_WHAT THE TASK ASKS_
Every line below that holds the string "PLUGINS" should be copied.

■ ■ ■ ■ ■ ■ ■

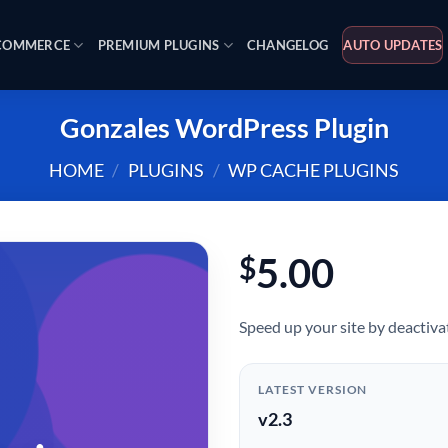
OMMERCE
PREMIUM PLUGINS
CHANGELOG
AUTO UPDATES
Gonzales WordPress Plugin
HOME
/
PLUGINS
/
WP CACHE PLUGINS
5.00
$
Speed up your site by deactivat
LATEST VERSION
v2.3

■ ■ ■ ■ ■ ■ ■

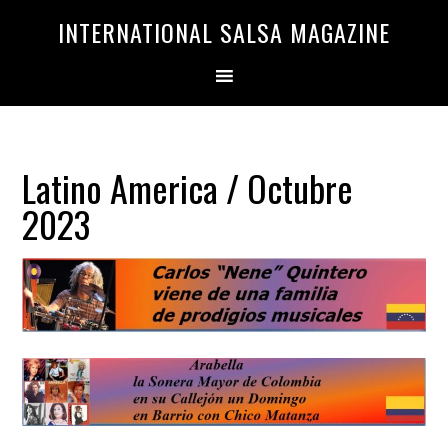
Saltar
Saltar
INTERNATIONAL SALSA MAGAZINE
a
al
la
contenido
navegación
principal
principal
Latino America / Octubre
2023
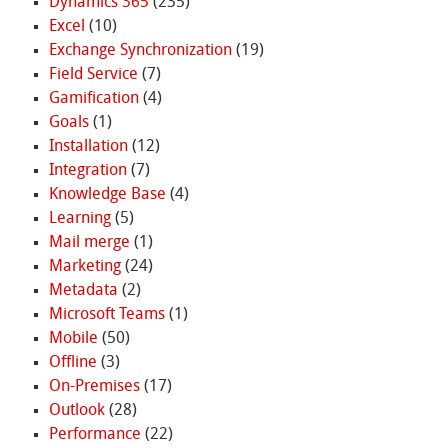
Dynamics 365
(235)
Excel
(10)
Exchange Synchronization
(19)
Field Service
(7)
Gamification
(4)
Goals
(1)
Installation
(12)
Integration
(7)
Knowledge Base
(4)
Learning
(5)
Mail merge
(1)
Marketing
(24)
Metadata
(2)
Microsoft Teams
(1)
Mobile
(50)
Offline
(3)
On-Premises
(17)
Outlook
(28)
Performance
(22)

■ ■ ■ ■ ■ ■ ■

_SOLUTION TO THE PROBLEM_
PREMIUM PLUGINS
PLUGINS
WP CACHE PLUGINS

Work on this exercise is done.